Assume only `Div` node is assigned to `acl_cl`

#### Connection information of partitioned circle files

##### Format with ini
- `Net_InstanceNorm_003.conn.ini` provides connection of each circle files.
```
[source]
file=Net_InstanceNorm_003.circle
i1=Input
o1=Add_as_terminal

[models]
m1=Net_InstanceNorm_003.part.00001_cpu.circle
m2=Net_InstanceNorm_003.part.00002_acl_cl.circle
m3=Net_InstanceNorm_003.part.00003_cpu.circle

[Net_InstanceNorm_003.part.00001_cpu.circle]
file=Net_InstanceNorm_003.part.00001_cpu.circle
i1=Input
o1=Pow
o2=Sub

[Net_InstanceNorm_003.part.00002_acl_cl.circle]
file=Net_InstanceNorm_003.part.00002_acl_cl.circle
i1=Sub
i2=Pow
o1=Div

[Net_InstanceNorm_003.part.00003_cpu.circle]
file=Net_InstanceNorm_003.part.00003_cpu.circle
i1=Div
o1=Add_as_terminal
```

Predefined section
- `source`: Source circle model information.

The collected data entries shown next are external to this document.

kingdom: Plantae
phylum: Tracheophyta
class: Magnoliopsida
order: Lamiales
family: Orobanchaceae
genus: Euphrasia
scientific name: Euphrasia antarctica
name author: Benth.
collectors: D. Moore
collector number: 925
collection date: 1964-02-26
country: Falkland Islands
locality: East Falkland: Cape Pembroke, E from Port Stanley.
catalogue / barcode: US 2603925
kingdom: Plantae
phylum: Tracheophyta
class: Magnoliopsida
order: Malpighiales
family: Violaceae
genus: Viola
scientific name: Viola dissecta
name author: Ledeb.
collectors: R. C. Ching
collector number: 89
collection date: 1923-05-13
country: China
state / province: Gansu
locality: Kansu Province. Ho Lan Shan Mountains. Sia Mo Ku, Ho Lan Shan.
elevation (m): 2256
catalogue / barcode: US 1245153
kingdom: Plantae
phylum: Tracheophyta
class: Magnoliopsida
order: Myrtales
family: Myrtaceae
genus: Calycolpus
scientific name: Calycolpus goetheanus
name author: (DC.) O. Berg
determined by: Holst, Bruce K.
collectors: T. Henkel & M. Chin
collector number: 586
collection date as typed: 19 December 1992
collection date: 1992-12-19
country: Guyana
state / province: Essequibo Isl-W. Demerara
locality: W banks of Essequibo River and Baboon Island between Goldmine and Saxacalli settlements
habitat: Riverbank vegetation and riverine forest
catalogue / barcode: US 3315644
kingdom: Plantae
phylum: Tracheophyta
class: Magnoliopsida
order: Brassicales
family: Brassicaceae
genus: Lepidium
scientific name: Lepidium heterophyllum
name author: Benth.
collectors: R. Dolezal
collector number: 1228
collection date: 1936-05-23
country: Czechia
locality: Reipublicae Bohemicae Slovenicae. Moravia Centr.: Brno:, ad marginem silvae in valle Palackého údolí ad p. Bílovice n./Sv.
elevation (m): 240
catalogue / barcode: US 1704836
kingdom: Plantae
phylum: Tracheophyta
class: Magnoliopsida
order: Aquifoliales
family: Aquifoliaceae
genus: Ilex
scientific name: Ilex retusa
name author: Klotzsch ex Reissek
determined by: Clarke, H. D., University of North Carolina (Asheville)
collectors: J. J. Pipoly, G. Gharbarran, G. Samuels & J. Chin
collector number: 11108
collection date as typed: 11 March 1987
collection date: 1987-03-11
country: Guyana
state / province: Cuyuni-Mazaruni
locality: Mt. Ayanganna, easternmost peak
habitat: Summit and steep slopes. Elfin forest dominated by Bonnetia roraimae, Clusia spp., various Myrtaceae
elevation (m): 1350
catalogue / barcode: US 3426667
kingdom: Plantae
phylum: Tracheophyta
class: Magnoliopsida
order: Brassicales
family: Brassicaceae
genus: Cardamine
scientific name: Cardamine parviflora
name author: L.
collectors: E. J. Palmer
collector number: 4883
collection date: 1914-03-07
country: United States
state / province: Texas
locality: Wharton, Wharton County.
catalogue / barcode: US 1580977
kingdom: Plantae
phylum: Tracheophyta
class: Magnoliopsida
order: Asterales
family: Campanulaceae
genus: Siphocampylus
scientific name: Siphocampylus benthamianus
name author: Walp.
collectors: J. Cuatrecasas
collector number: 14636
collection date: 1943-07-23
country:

Has `file` as filename, `iN` for inputs and `oN` for outputs.
- `models`: Partitioned circle models. Has `mN` for model filename.

Partitioned Model section
- `iN`: inputs of this model
- `oN`: outputs of this model

In graph diagram, output order of `Net_InstanceNorm_003.part.00001_cpu.circle`
looks like `Pow,Sub` but `Div` Op in `Net_InstanceNorm_003.part.00002_acl_cl.circle`
requires order of `Sub,Pow`.

##### Format with JSON
- Use JSON format, `Net_InstanceNorm_003.part.conn.json`
```json
{
  "source" : {
    "file" : "Net_InstanceNorm_003.circle",
    "inputs" : [ "Input" ],
    "outputs" : [ "Add_as_terminal" ]
  },
  "parts" : [
    {
      "file" : "Net_InstanceNorm_003.part.00001_cpu.circle",
      "inputs" : [ "Input" ],
      "outputs" : [ "Pow", "Sub" ],
    },
    {
      "file" : "Net_InstanceNorm_003.part.00002_acl_cl.circle",
      "inputs" : [ "Pow", "Sub" ],
      "outputs" : [ "Div" ]
    },
    {
      "file" : "Net_InstanceNorm_003.part.00003_cpu.circle",
      "inputs" : [ "Div" ],
      "outputs" : [ "Add_as_terminal" ]
    }
  ]
}
```

### Future works

How to partition with multiple inputs?